If they are approved, the proposed allocation and any legislative cleanups wouldn’t take effect until next year and many theatre companies are uncertain if they can withstand current conditions for that long. To help local organizations explore all their options for survival, Theatre Bay Area is enlisting employment law firm, Littler and Mendelson. The firm will provide pro bono legal advice to be posted in the members section of the TBA website.

“We asked them to look at three broad brush areas from where we’ve been getting the most questions,” says TBA executive director Brad Erickson.

The first section will focus on middle to large companies that are planning to fully comply with AB5. It will contain answers to frequently asked questions about contracts and employee classification as well as template documents to help companies craft the appropriate forms.

The second section aims at smaller budget organizations who cannot afford to make their workers employees and are pivoting to an all-volunteer model. It will advise companies on how best to transition and will help them determine how to compensate their artists as much as they can in a manner that’s legally permissible.

“I’m hoping the smaller companies are realizing that they really don’t have to close their doors, they all have the option of going to an all-volunteer status.” says Erickson. “We want to make sure that if companies are looking at this option that they’ve got the best information in front of them so they can make an informed decision.”

The third section will contain information for designers and other artists who want to set themselves up to engage in a business to business relationship with a theatre company, which is permitted under AB5 and would help them avoid employee classification.

TBA plans to have the legal guide up on its website in a month and holding a convening in the East Bay with a lawyer from Littler and Mendelson, who will demonstrate the online resources and answer community questions.

Headshot of Susie Medak. She is a white woman with short curled grey hair and blue eyes. She is wearing a black top with small grey dots on it. she is leaning against a brick wall and  smiling for the camera

Susie Medak. Photo by Cheshire Isaacs/Berkeley Repertory Theatre.

Meanwhile Susie Medak, managing director of Berkeley Repertory Theatre, is coordinating the state’s seventeen LORT theatres and other arts organizations of various sizes in order to share information and make sense of the new requirements.

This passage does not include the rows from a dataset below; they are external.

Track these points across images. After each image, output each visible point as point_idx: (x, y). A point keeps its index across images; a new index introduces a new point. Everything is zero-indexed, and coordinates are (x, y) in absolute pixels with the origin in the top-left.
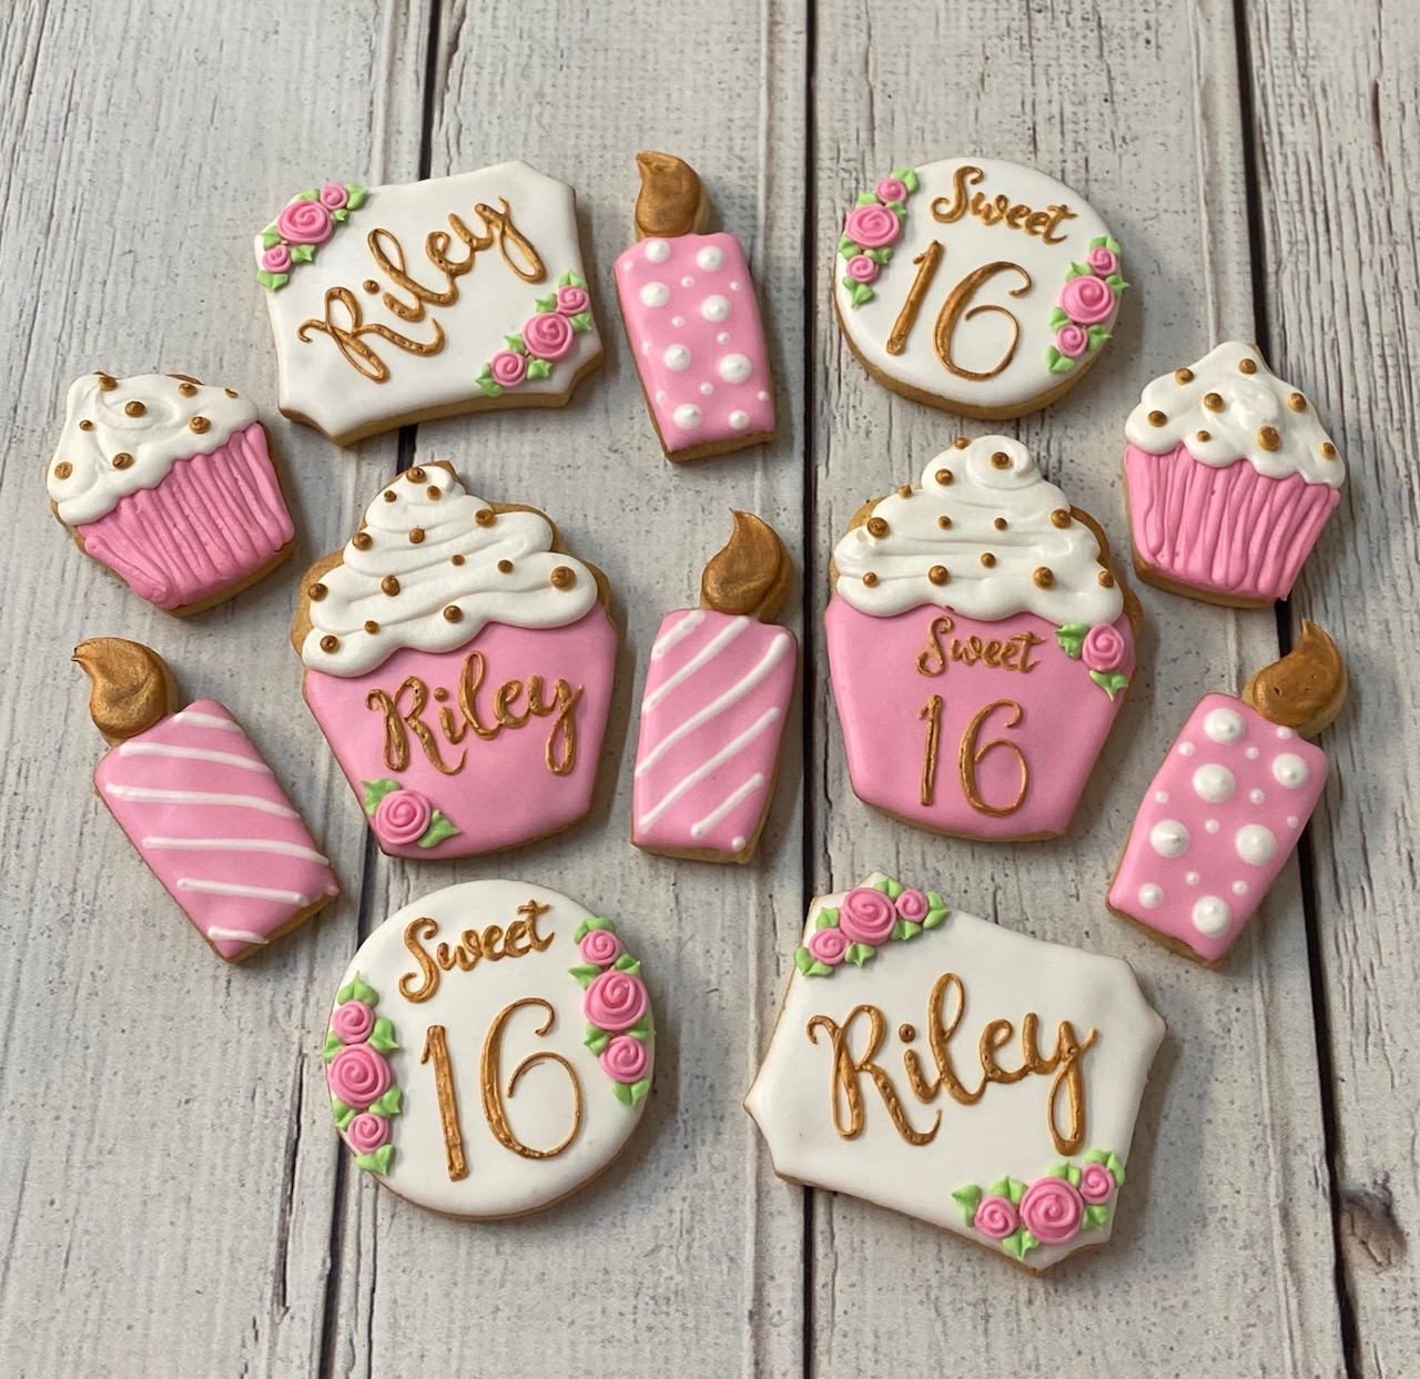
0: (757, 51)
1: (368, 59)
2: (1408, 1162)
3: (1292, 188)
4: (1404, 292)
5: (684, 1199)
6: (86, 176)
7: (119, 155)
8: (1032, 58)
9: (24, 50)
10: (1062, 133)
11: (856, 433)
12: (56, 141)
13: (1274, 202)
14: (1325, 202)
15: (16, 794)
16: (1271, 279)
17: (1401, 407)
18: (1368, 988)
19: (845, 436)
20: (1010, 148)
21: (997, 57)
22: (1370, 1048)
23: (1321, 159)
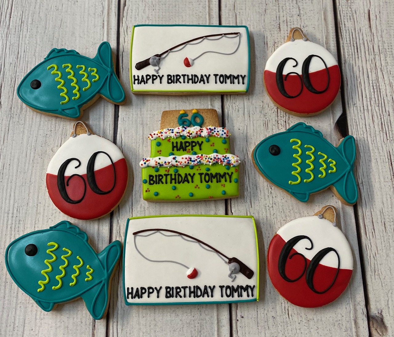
0: (206, 4)
1: (102, 9)
2: (387, 307)
3: (348, 40)
4: (378, 68)
5: (198, 323)
6: (27, 42)
7: (36, 36)
8: (278, 4)
9: (8, 5)
10: (287, 26)
11: (235, 110)
12: (18, 32)
13: (343, 43)
14: (357, 43)
15: (17, 217)
16: (343, 65)
17: (378, 100)
18: (375, 260)
19: (232, 112)
20: (274, 30)
21: (269, 4)
22: (376, 276)
23: (355, 31)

“At a meeting of the League of Resident Theaters a few months ago, I asked people to volunteer for our own little think tank, and we would meet on the phone,” she says. 

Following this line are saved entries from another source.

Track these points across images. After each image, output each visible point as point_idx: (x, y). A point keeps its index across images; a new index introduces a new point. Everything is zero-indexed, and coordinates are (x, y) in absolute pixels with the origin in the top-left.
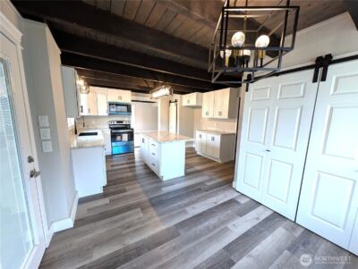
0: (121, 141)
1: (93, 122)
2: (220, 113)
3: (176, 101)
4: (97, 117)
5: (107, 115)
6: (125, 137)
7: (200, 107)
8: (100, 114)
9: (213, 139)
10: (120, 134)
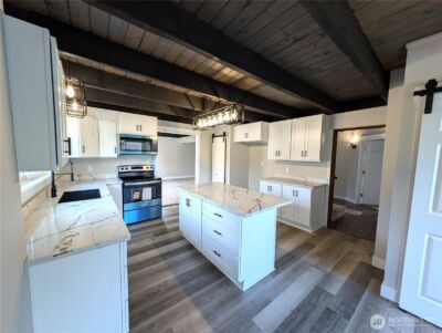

The group has expanded to include members from smaller Bay Area companies and other arts organizations that reached out to Medak for advice once AB5 became law. 

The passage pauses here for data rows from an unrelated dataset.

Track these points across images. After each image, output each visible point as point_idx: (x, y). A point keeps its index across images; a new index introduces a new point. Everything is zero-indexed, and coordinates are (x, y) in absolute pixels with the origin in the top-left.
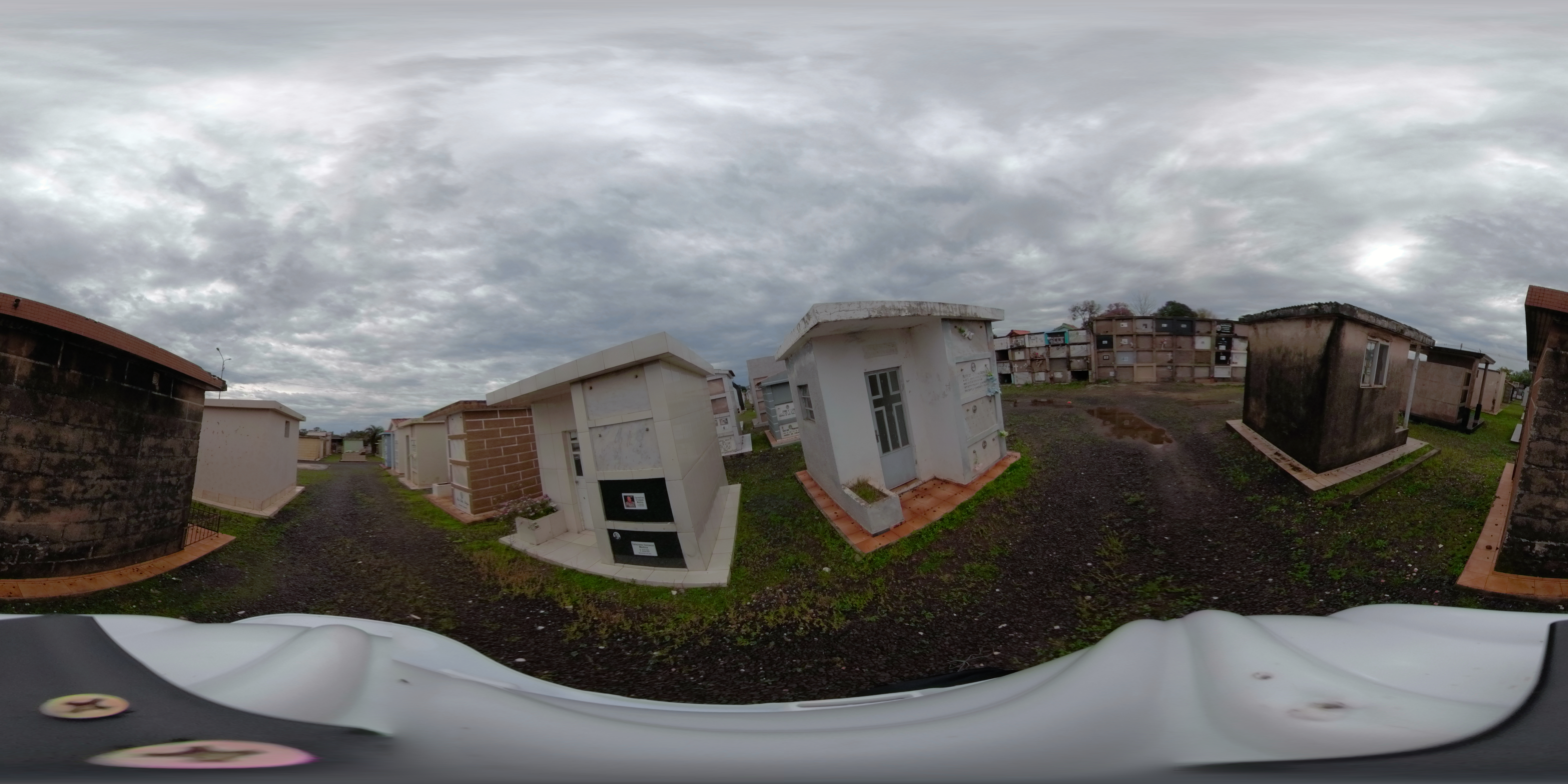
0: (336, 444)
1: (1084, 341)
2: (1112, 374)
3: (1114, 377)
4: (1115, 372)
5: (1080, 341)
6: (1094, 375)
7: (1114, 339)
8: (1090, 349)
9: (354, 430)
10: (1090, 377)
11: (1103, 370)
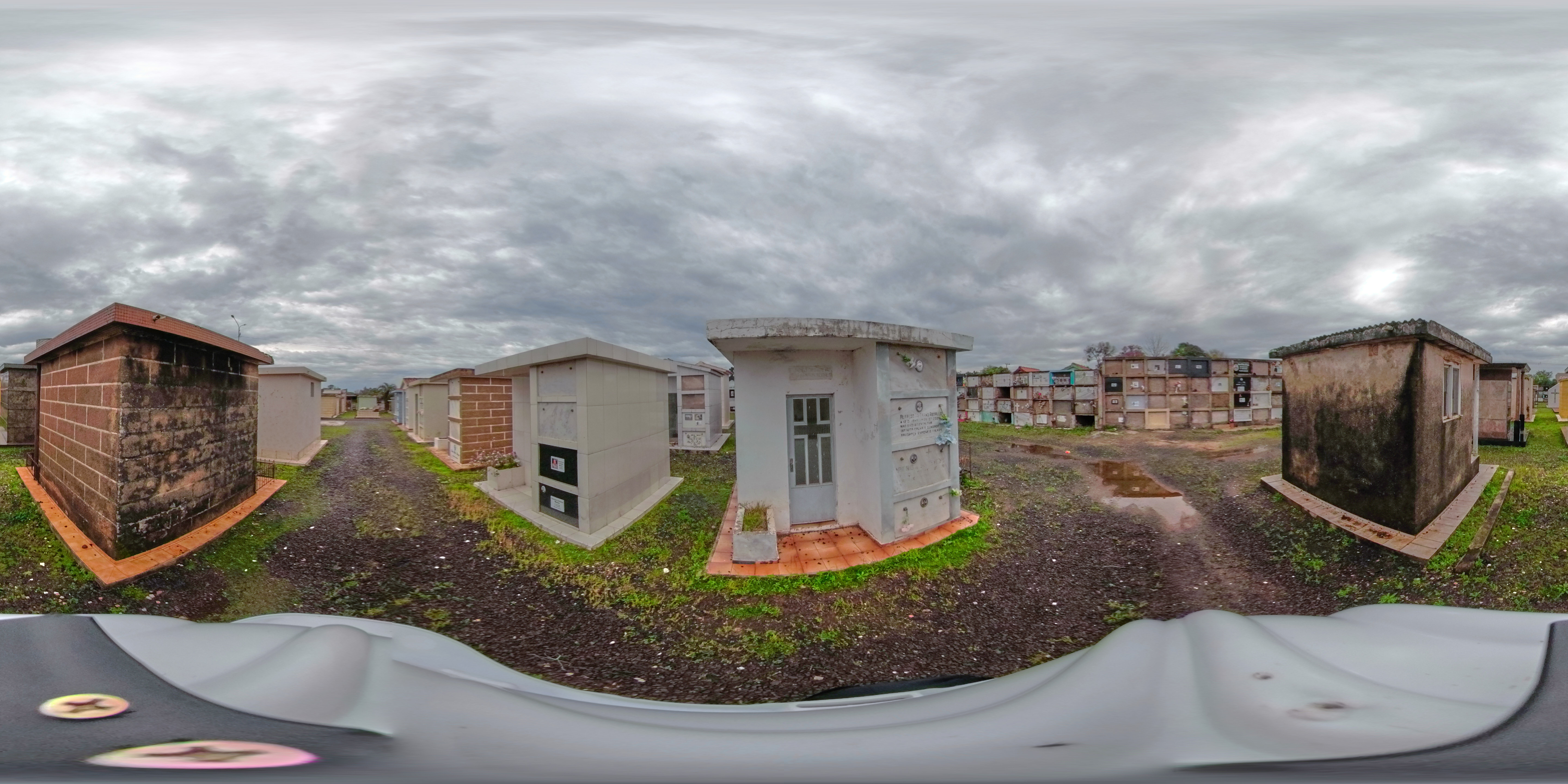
0: (350, 401)
1: (1092, 383)
2: (1121, 420)
3: (1123, 423)
4: (1125, 418)
5: (1087, 383)
6: (1101, 420)
7: (1124, 381)
8: (1098, 392)
9: (368, 388)
10: (1096, 423)
11: (1111, 416)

In meetings and consultations with lawyers, the group is trying to find clarity and consensus around the more confusing provisions of AB5. 

Medak is also making frequent calls to her representatives in Sacramento.

Indeed, the furor over AB5 seems to have impressed upon the theatre community the importance of telling its story to the legislature. Theatre advocates are committing to making sure their voices are heard when the laws are being drafted.

Davis recommends that theatre practitioners visit the website of advocacy group, Arts for A Better Bay Area, which will soon include a guide to submitting a letter that specifically address AB1850, the cleanup bill being currently crafted in the state assembly.

Theatre Bay Area is also maintaining a resource site around AB5.

Baker advises theatremakers to sign the aforementioned petition and join arts advocacy groups in meeting with legislators on April 15 for arts advocacy day in Sacramento.

“This is really a time for us,” says Baker. “Even with this huge disruption that this legislation is causing, it’s actually helping us to galvanize the field and to be visible to lawmakers. This is a really good outcome and byproduct that keeps me hopeful. We’ve always had our champions of the arts but now a wider variety of lawmakers are recognizing our value and our impact and finally, also making the correlation to investment.”